++++ Provided records

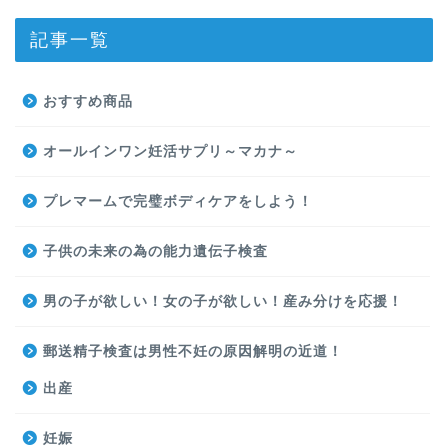
記事一覧
おすすめ商品
オールインワン妊活サプリ～マカナ～
プレマームで完璧ボディケアをしよう！
子供の未来の為の能力遺伝子検査
男の子が欲しい！女の子が欲しい！産み分けを応援！
郵送精子検査は男性不妊の原因解明の近道！
出産
妊娠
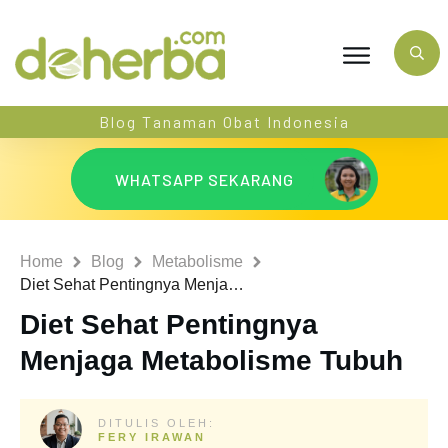
Blog Tanaman Obat Indonesia
WHATSAPP SEKARANG
Home
Blog
Metabolisme
Diet Sehat Pentingnya Menjaga Metabolisme Tubuh
Diet Sehat Pentingnya
Menjaga Metabolisme Tubuh
DITULIS OLEH:
FERY IRAWAN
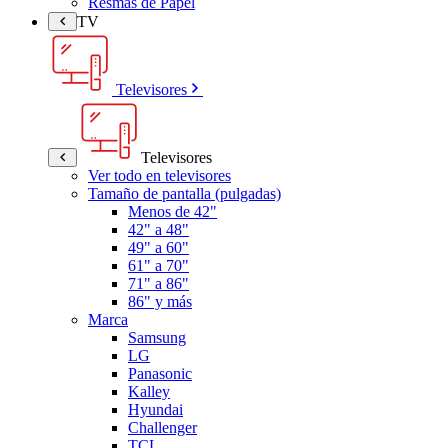
Resmas de Papel
TV
Televisores
Televisores
Ver todo en televisores
Tamaño de pantalla (pulgadas)
Menos de 42"
42" a 48"
49" a 60"
61" a 70"
71" a 86"
86" y más
Marca
Samsung
LG
Panasonic
Kalley
Hyundai
Challenger
TCL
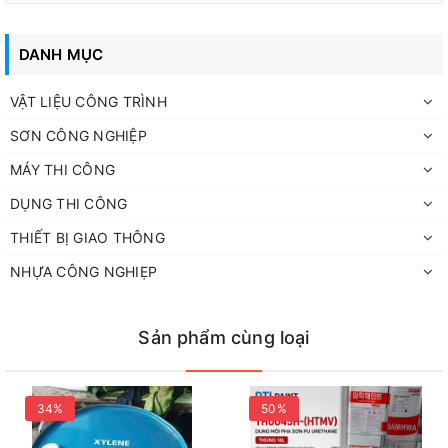
DANH MỤC
VẬT LIỆU CÔNG TRÌNH
SƠN CÔNG NGHIỆP
MÁY THI CÔNG
DỤNG THI CÔNG
THIẾT BỊ GIAO THÔNG
NHỰA CÔNG NGHIẸP
Sản phẩm cùng loại
34%
50%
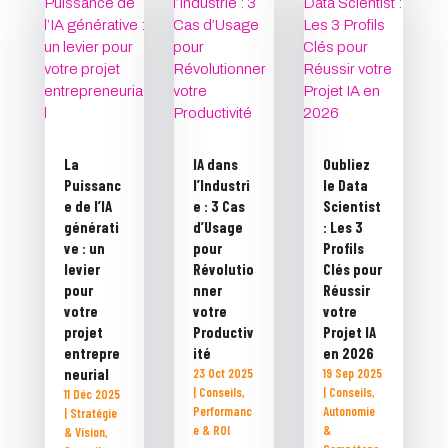
La
IA dans
Oubliez
Puissanc
l’Industri
le Data
e de l’IA
e : 3 Cas
Scientist
générati
d’Usage
: Les 3
ve : un
pour
Profils
levier
Révolutio
Clés pour
pour
nner
Réussir
votre
votre
votre
projet
Productiv
Projet IA
entrepre
ité
en 2026
neurial
23 Oct 2025
19 Sep 2025
|
Conseils
,
|
Conseils
,
11 Déc 2025
Performanc
Autonomie
|
Stratégie
e & ROI
&
& Vision
,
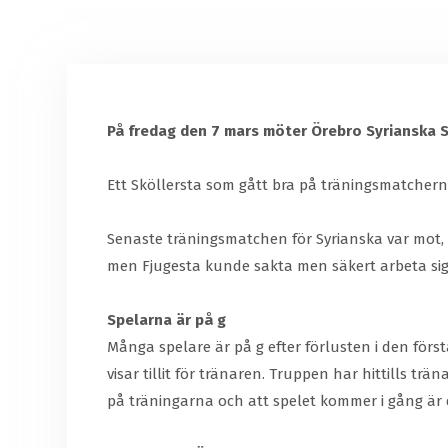
På fredag den 7 mars möter Örebro Syrianska S
Ett Sköllersta som gått bra på träningsmatcherna
Senaste träningsmatchen för Syrianska var mot, 
men Fjugesta kunde sakta men säkert arbeta sig
Spelarna är på g
Många spelare är på g efter förlusten i den förs
visar tillit för tränaren. Truppen har hittills tr
på träningarna och att spelet kommer i gång är de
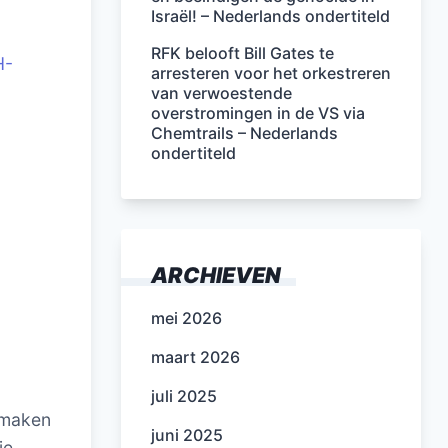
Israël! – Nederlands ondertiteld
RFK belooft Bill Gates te
H-
arresteren voor het orkestreren
van verwoestende
overstromingen in de VS via
Chemtrails – Nederlands
ondertiteld
ARCHIEVEN
mei 2026
maart 2026
juli 2025
itmaken
juni 2025
je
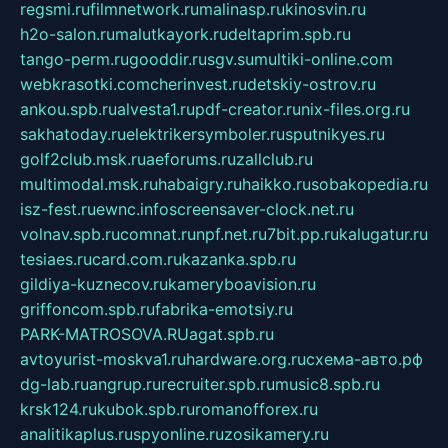
regsmi.ru
filmnetwork.ru
malinasp.ru
kinosvin.ru
h2o-salon.ru
malutkayork.ru
deltaprim.spb.ru
tango-perm.ru
gooddir.ru
sgv.su
multiki-online.com
webkrasotki.com
cherinvest.ru
detskiy-ostrov.ru
ankou.spb.ru
alvesta1.ru
pdf-creator.ru
nix-files.org.ru
sakhatoday.ru
elektrikersymboler.ru
sputnikyes.ru
golf2club.msk.ru
aeforums.ru
zallclub.ru
multimodal.msk.ru
habaigry.ru
haikko.ru
sobakopedia.ru
isz-fest.ru
ewnc.info
screensaver-clock.net.ru
volnav.spb.ru
comnat.ru
npf.net.ru
7bit.pp.ru
kalugatur.ru
tesiaes.ru
card.com.ru
kazanka.spb.ru
gildiya-kuznecov.ru
kameryboavision.ru
griffoncom.spb.ru
fabrika-emotsiy.ru
PARK-MATROSOVA.RU
agat.spb.ru
avtoyurist-moskva1.ru
hardware.org.ru
схема-авто.рф
dg-lab.ru
angrup.ru
recruiter.spb.ru
music8.spb.ru
krsk124.ru
kubok.spb.ru
romanofforex.ru
analitikaplus.ru
spyonline.ru
zosikamery.ru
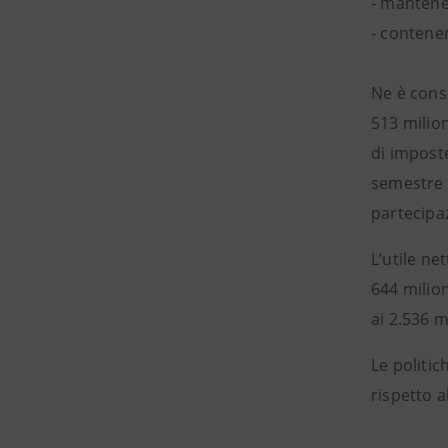
- mantener
- contener
Ne è cons
513 milion
di imposte
semestre 2
partecipaz
L’utile ne
644 milion
ai 2.536 m
Le politic
rispetto a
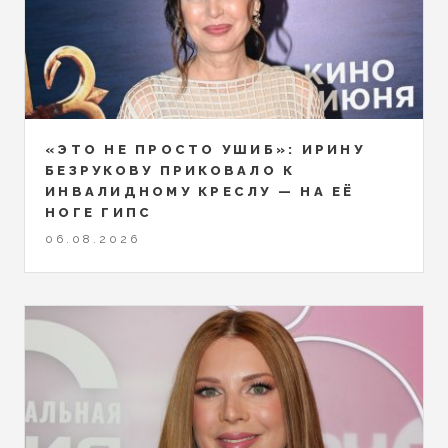
«ЭТО НЕ ПРОСТО УШИБ»: ИРИНУ
БЕЗРУКОВУ ПРИКОВАЛО К
ИНВАЛИДНОМУ КРЕСЛУ — НА ЕЁ
НОГЕ ГИПС
06.08.2026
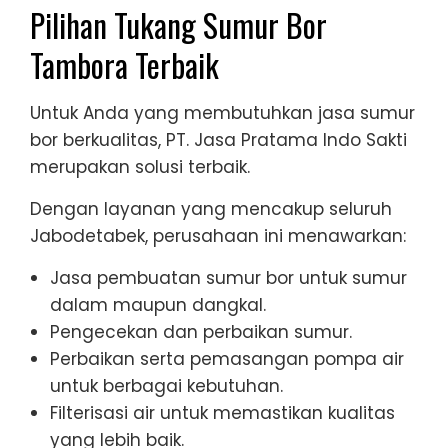
Pilihan Tukang Sumur Bor
Tambora Terbaik
Untuk Anda yang membutuhkan jasa sumur
bor berkualitas, PT. Jasa Pratama Indo Sakti
merupakan solusi terbaik.
Dengan layanan yang mencakup seluruh
Jabodetabek, perusahaan ini menawarkan:
Jasa pembuatan sumur bor untuk sumur
dalam maupun dangkal.
Pengecekan dan perbaikan sumur.
Perbaikan serta pemasangan pompa air
untuk berbagai kebutuhan.
Filterisasi air untuk memastikan kualitas
yang lebih baik.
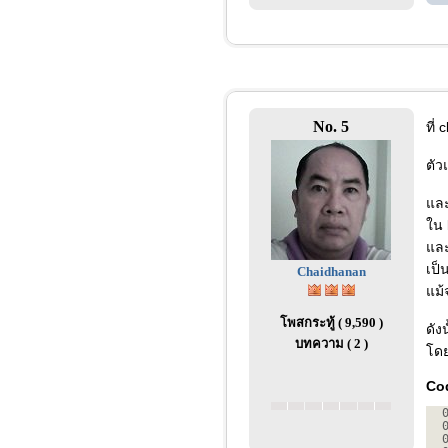
No. 5
ที่
ตัว
และ
ใน 
และ
เป็
Chaidhanan
แม้
โพสกระทู้ ( 9,590 )
ดัง
บทความ ( 2 )
โดย
Co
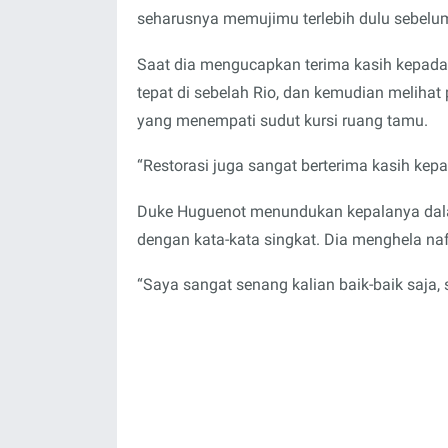
seharusnya memujimu terlebih dulu sebelum 
Saat dia mengucapkan terima kasih kepada 
tepat di sebelah Rio, dan kemudian melihat
yang menempati sudut kursi ruang tamu.
“Restorasi juga sangat berterima kasih kep
Duke Huguenot menundukan kepalanya dala
dengan kata-kata singkat. Dia menghela na
“Saya sangat senang kalian baik-baik saja,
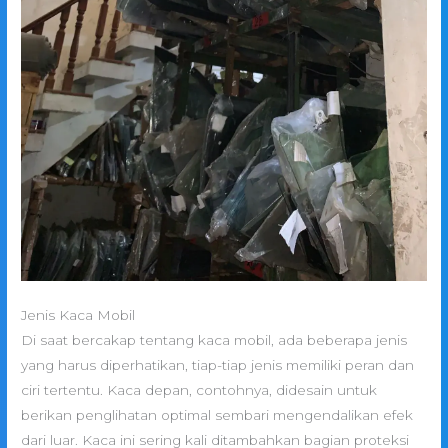
Jenis Kaca Mobil
Di saat bercakap tentang kaca mobil, ada beberapa jenis
yang harus diperhatikan, tiap-tiap jenis memiliki peran dan
ciri tertentu. Kaca depan, contohnya, didesain untuk
berikan penglihatan optimal sembari mengendalikan efek
dari luar. Kaca ini sering kali ditambahkan bagian proteksi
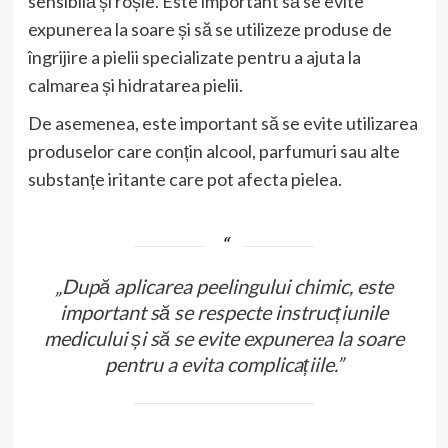
sensibilă și roșie. Este important să se evite
expunerea la soare și să se utilizeze produse de
îngrijire a pielii specializate pentru a ajuta la
calmarea și hidratarea pielii.
De asemenea, este important să se evite utilizarea
produselor care conțin alcool, parfumuri sau alte
substanțe iritante care pot afecta pielea.
„După aplicarea peelingului chimic, este
important să se respecte instrucțiunile
medicului și să se evite expunerea la soare
pentru a evita complicațiile.”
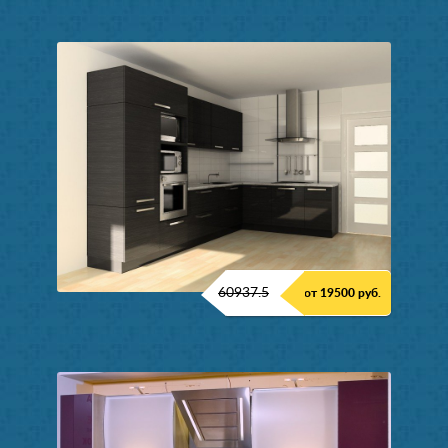
60937.5
от 19500 руб.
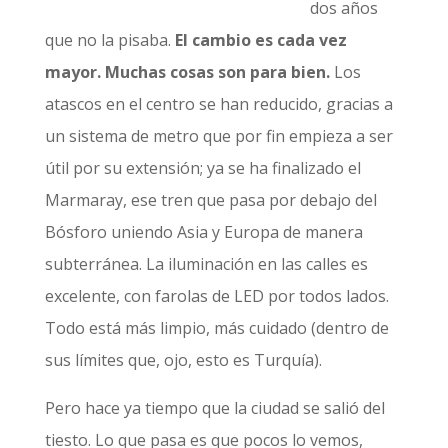
dos años
que no la pisaba.
El cambio es cada vez
mayor. Muchas cosas son para bien.
Los
atascos en el centro se han reducido, gracias a
un sistema de metro que por fin empieza a ser
útil por su extensión; ya se ha finalizado el
Marmaray, ese tren que pasa por debajo del
Bósforo uniendo Asia y Europa de manera
subterránea. La iluminación en las calles es
excelente, con farolas de LED por todos lados.
Todo está más limpio, más cuidado (dentro de
sus límites que, ojo, esto es Turquía).
Pero hace ya tiempo que la ciudad se salió del
tiesto. Lo que pasa es que pocos lo vemos,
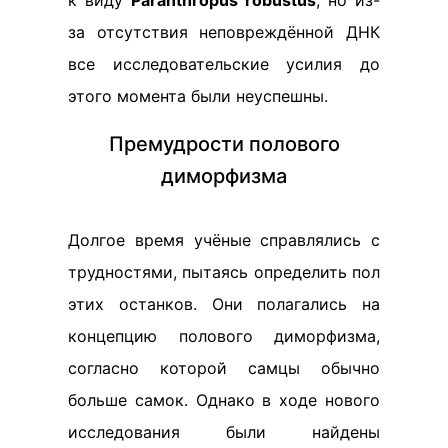
к виду
Paranthropus robustus
, но из-
за отсутствия неповреждённой ДНК
все исследовательские усилия до
этого момента были неуспешны.
Премудрости полового
диморфизма
Долгое время учёные справлялись с
трудностями, пытаясь определить пол
этих останков. Они полагались на
концепцию полового диморфизма,
согласно которой самцы обычно
больше самок. Однако в ходе нового
исследования были найдены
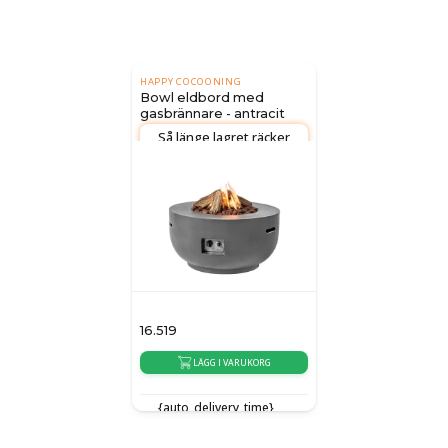
HAPPY COCOONING
Bowl eldbord med
gasbrännare - antracit
Så länge lagret räcker
16.519
LÄGG I VARUKORG
{auto_delivery_time}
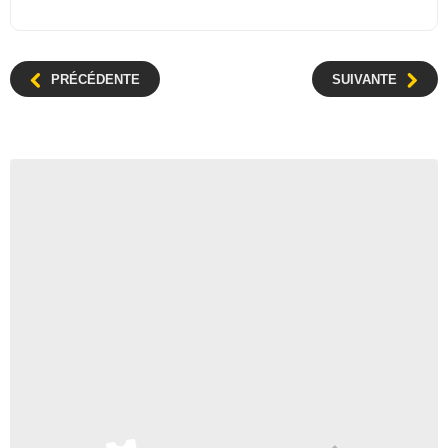
PRÉCÉDENTE
SUIVANTE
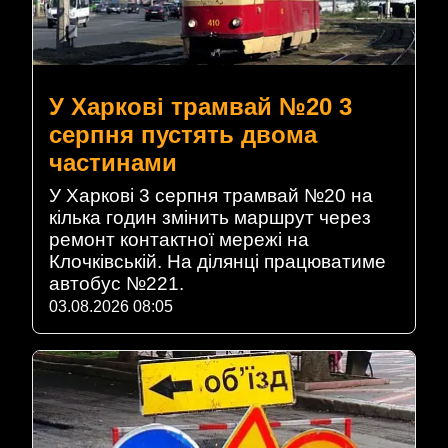
У Харкові трамвай №20 3
серпня пустять двома
частинами
У Харкові 3 серпня трамвай №20 на
кілька годин змінить маршрут через
ремонт контактної мережі на
Клочківській. На ділянці працюватиме
автобус №221.
03.08.2026 08:05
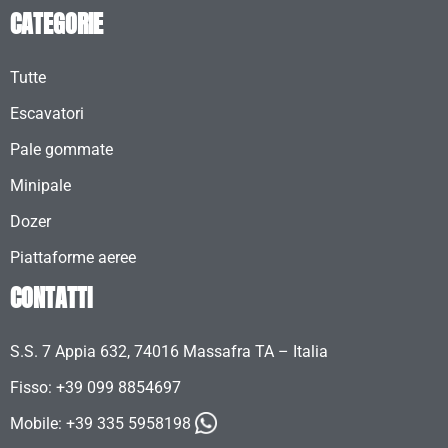
CATEGORIE
Tutte
Escavatori
Pale gommate
Minipale
Dozer
Piattaforme aeree
CONTATTI
S.S. 7 Appia 632, 74016 Massafra TA – Italia
Fisso: +39 099 8854697
Mobile:
+39 335 5958198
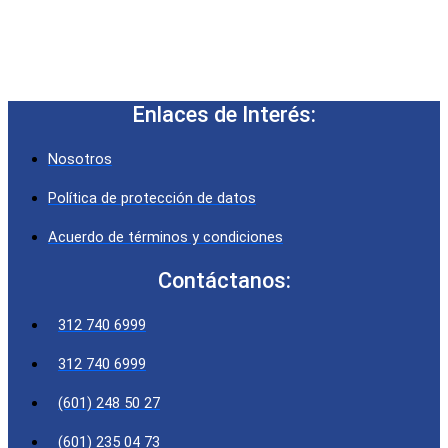
Enlaces de Interés:
Nosotros
Política de protección de datos
Acuerdo de términos y condiciones
Contáctanos:
312 740 6999
312 740 6999
(601) 248 50 27
(601) 235 04 73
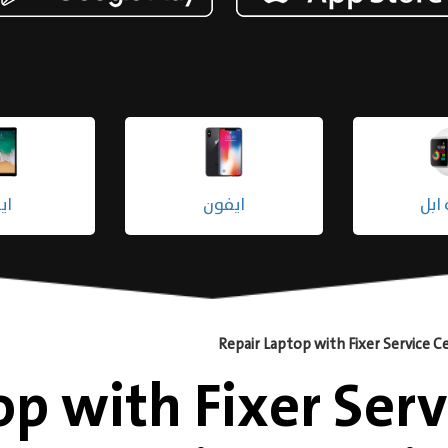
ابل
ايفون
اي
r Laptop with Fixer Ser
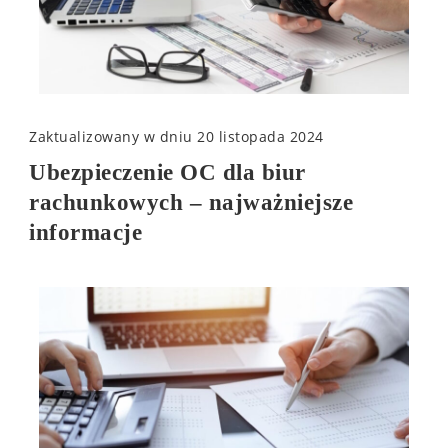
Zaktualizowany w dniu
20 listopada 2024
Ubezpieczenie OC dla biur
rachunkowych – najważniejsze
informacje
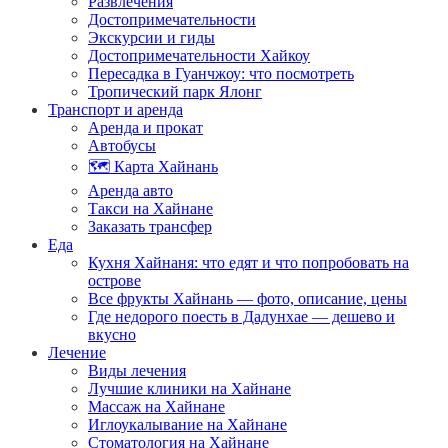
Развлечения
Достопримечательности
Экскурсии и гиды
Достопримечательности Хайкоу
Пересадка в Гуанчжоу: что посмотреть
Тропический парк Ялонг
Транспорт и аренда
Аренда и прокат
Автобусы
🗺️ Карта Хайнань
Аренда авто
Такси на Хайнане
Заказать трансфер
Еда
Кухня Хайнаня: что едят и что попробовать на
острове
Все фрукты Хайнань — фото, описание, цены
Где недорого поесть в Дадунхае — дешево и
вкусно
Лечение
Виды лечения
Лучшие клиники на Хайнане
Массаж на Хайнане
Иглоукалывание на Хайнане
Стоматология на Хайнане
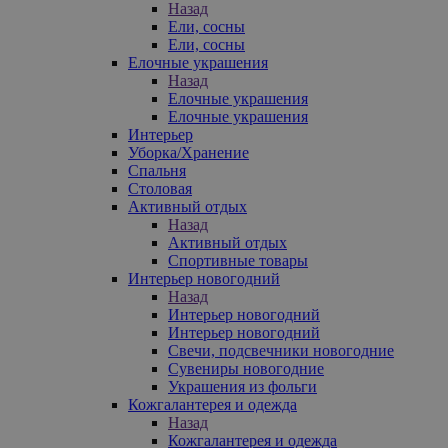
Назад
Ели, сосны
Ели, сосны
Елочные украшения
Назад
Елочные украшения
Елочные украшения
Интерьер
Уборка/Хранение
Спальня
Столовая
Активный отдых
Назад
Активный отдых
Спортивные товары
Интерьер новогодний
Назад
Интерьер новогодний
Интерьер новогодний
Свечи, подсвечники новогодние
Сувениры новогодние
Украшения из фольги
Кожгалантерея и одежда
Назад
Кожгалантерея и одежда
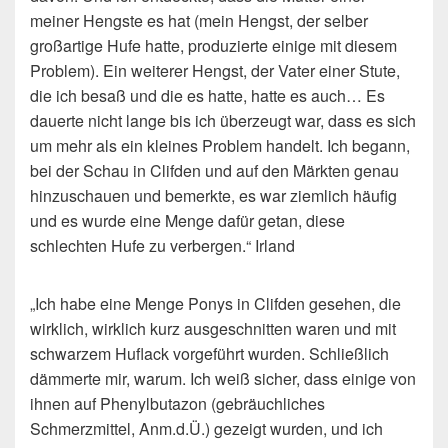
meiner Hengste es hat (mein Hengst, der selber
großartige Hufe hatte, produzierte einige mit diesem
Problem). Ein weiterer Hengst, der Vater einer Stute,
die ich besaß und die es hatte, hatte es auch… Es
dauerte nicht lange bis ich überzeugt war, dass es sich
um mehr als ein kleines Problem handelt. Ich begann,
bei der Schau in Clifden und auf den Märkten genau
hinzuschauen und bemerkte, es war ziemlich häufig
und es wurde eine Menge dafür getan, diese
schlechten Hufe zu verbergen.“ Irland
„Ich habe eine Menge Ponys in Clifden gesehen, die
wirklich, wirklich kurz ausgeschnitten waren und mit
schwarzem Huflack vorgeführt wurden. Schließlich
dämmerte mir, warum. Ich weiß sicher, dass einige von
ihnen auf Phenylbutazon (gebräuchliches
Schmerzmittel, Anm.d.Ü.) gezeigt wurden, und ich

++++++++

• **Instructions for the task**:
In the records above, render as a JSON list of strings the lines starting at the line containing "Развлечения" and ending at the line containing "Стоматология на Хайнане", one string per line, with blank lines omitted.

• **Task answer**:
[
  "Развлечения",
  "Достопримечательности",
  "Экскурсии и гиды",
  "Достопримечательности Хайкоу",
  "Пересадка в Гуанчжоу: что посмотреть",
  "Тропический парк Ялонг",
  "Транспорт и аренда",
  "Аренда и прокат",
  "Автобусы",
  "🗺️ Карта Хайнань",
  "Аренда авто",
  "Такси на Хайнане",
  "Заказать трансфер",
  "Еда",
  "Кухня Хайнаня: что едят и что попробовать на",
  "острове",
  "Все фрукты Хайнань — фото, описание, цены",
  "Где недорого поесть в Дадунхае — дешево и",
  "вкусно",
  "Лечение",
  "Виды лечения",
  "Лучшие клиники на Хайнане",
  "Массаж на Хайнане",
  "Иглоукалывание на Хайнане",
  "Стоматология на Хайнане"
]